Work instructions »
Copy out the stretch from the line containing "genus: Garrya" through the end of the lines, changing "common name" to "vernacular name" and keeping everything else the same. Leave the pictures out of your answer.

Input for this task »

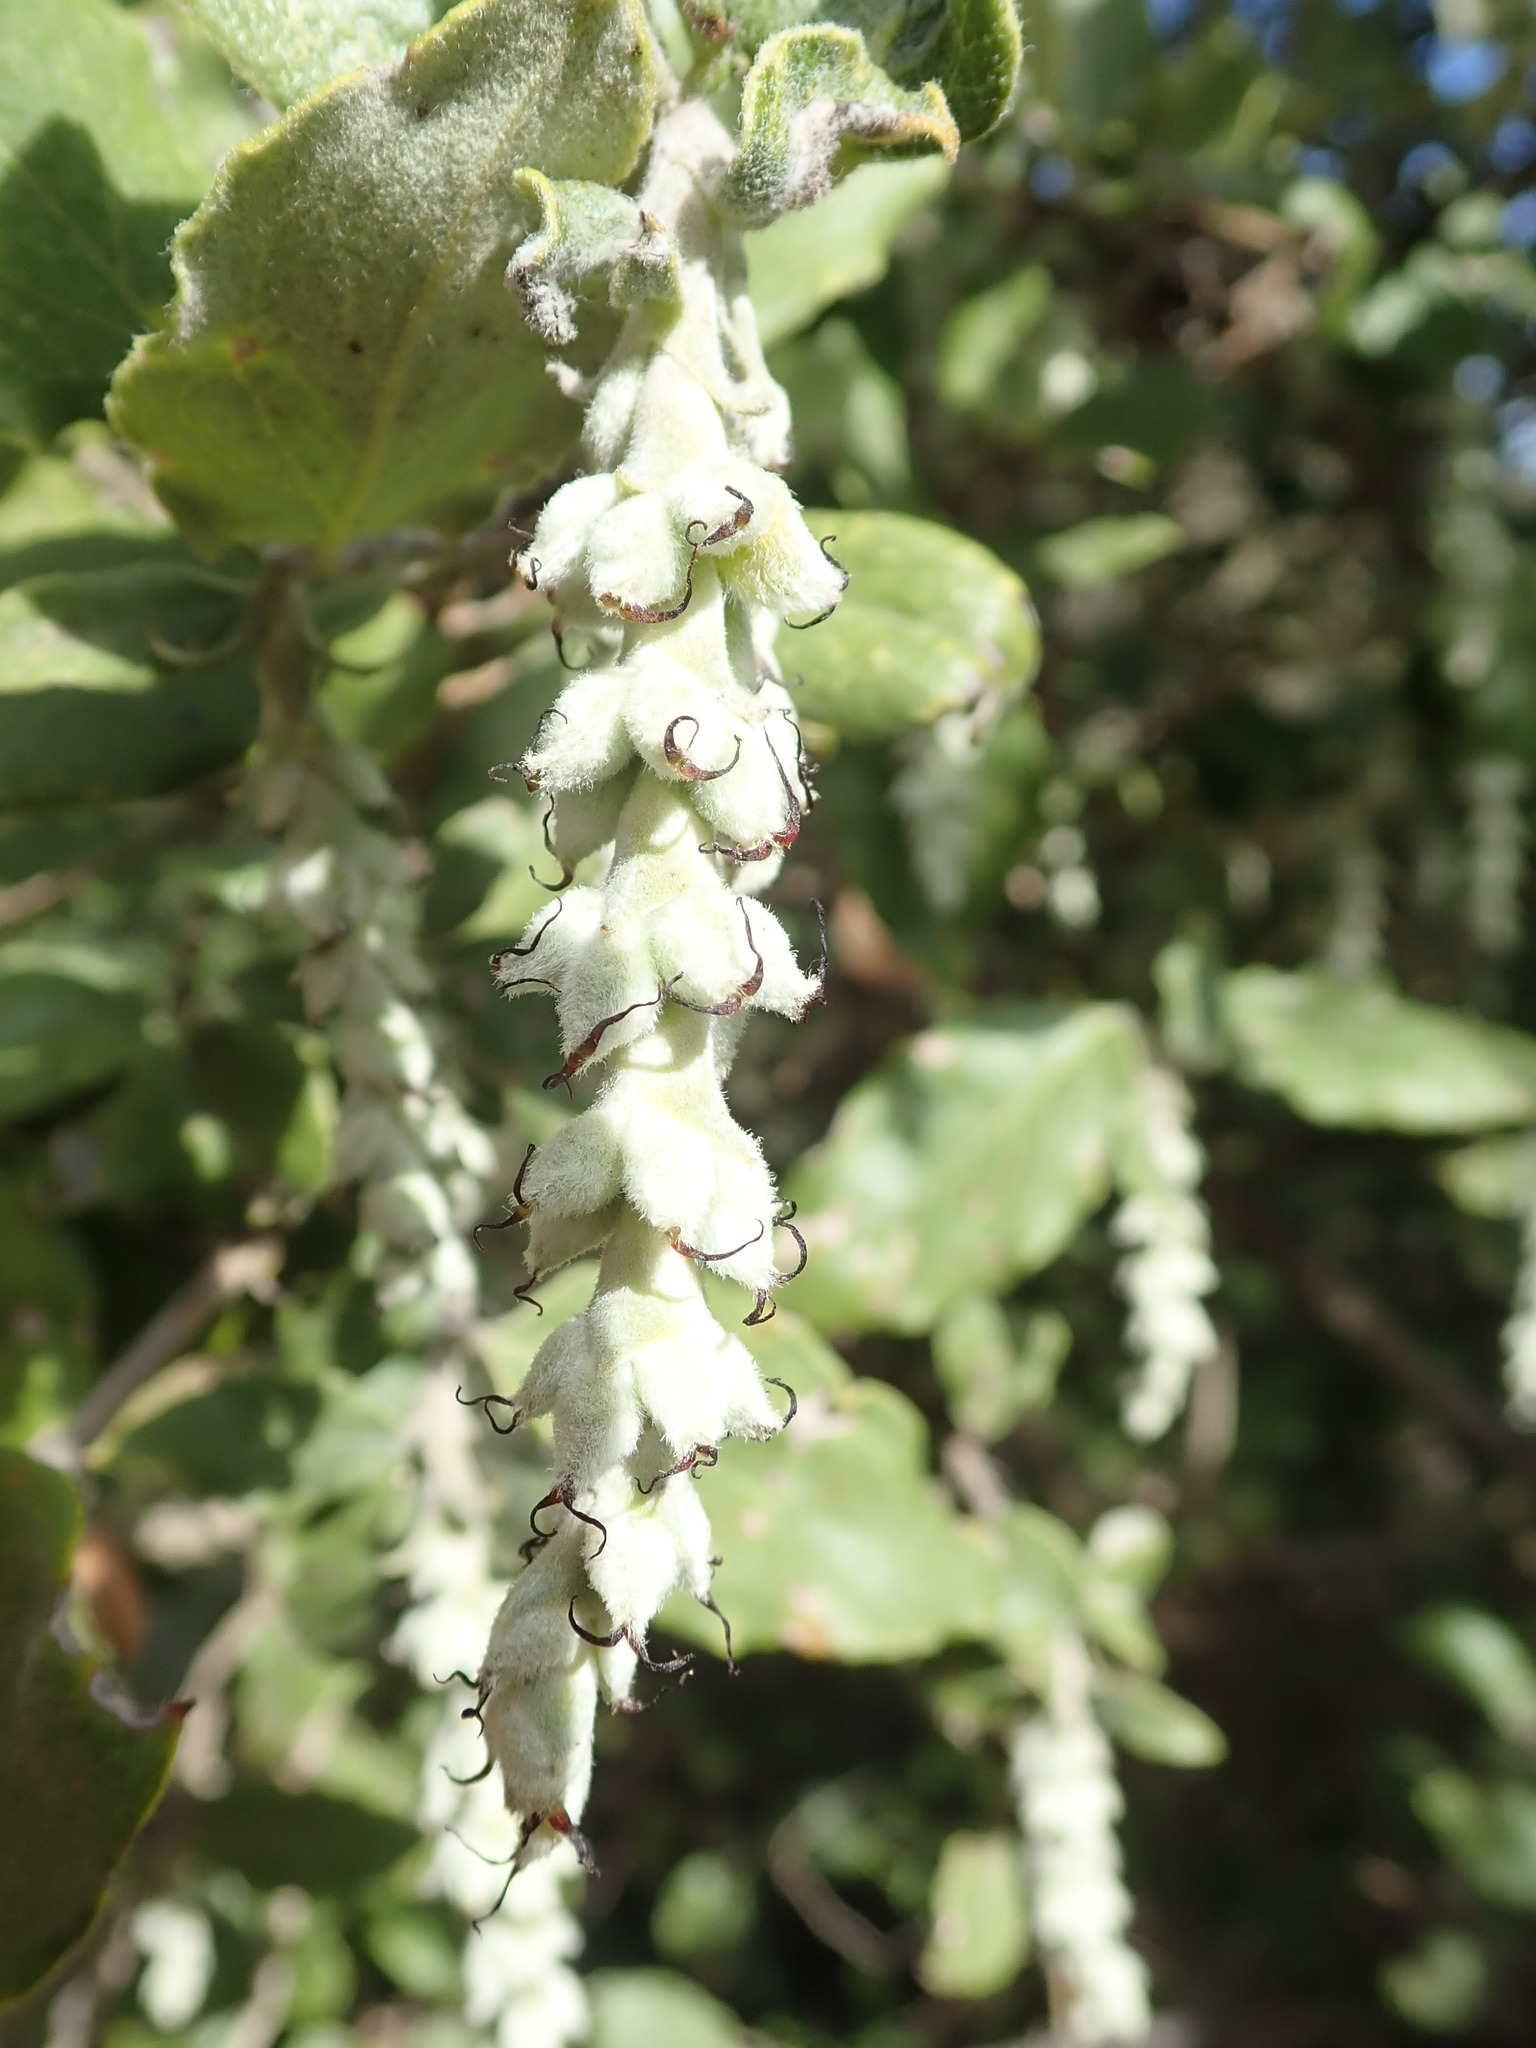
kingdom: Plantae
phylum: Tracheophyta
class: Magnoliopsida
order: Garryales
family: Garryaceae
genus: Garrya
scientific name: Garrya elliptica
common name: Silk-tassel
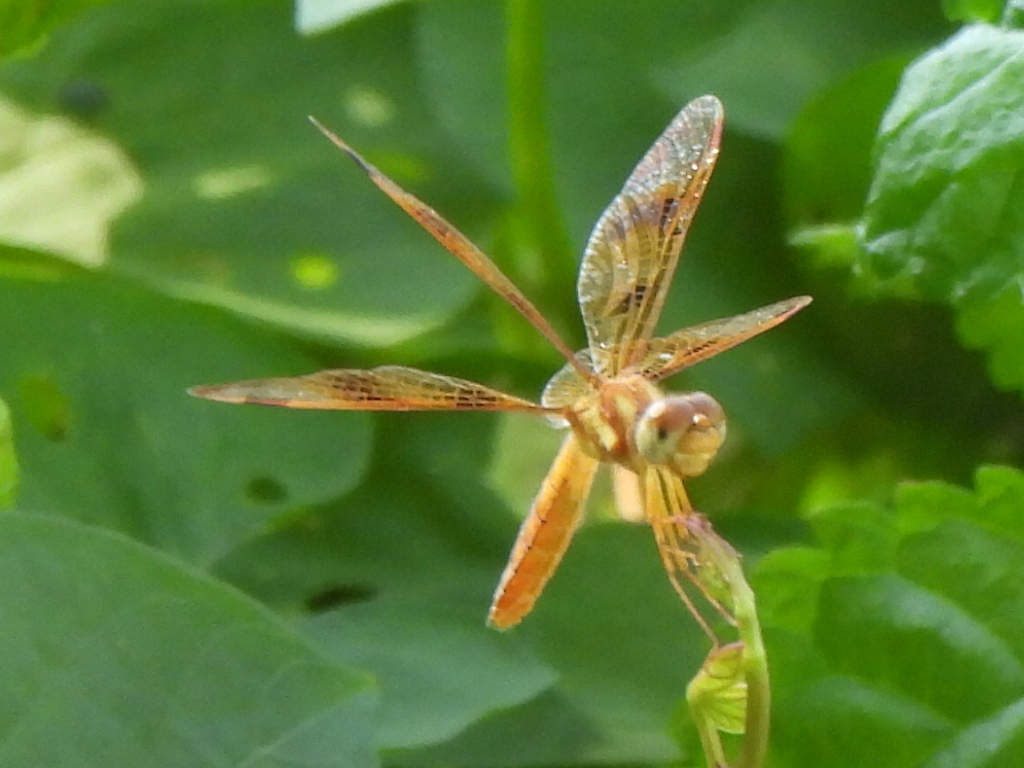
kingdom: Animalia
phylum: Arthropoda
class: Insecta
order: Odonata
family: Libellulidae
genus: Perithemis
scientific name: Perithemis tenera
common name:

Exercise response »
genus: Garrya
scientific name: Garrya elliptica
vernacular name: Silk-tassel
kingdom: Animalia
phylum: Arthropoda
class: Insecta
order: Odonata
family: Libellulidae
genus: Perithemis
scientific name: Perithemis tenera
vernacular name:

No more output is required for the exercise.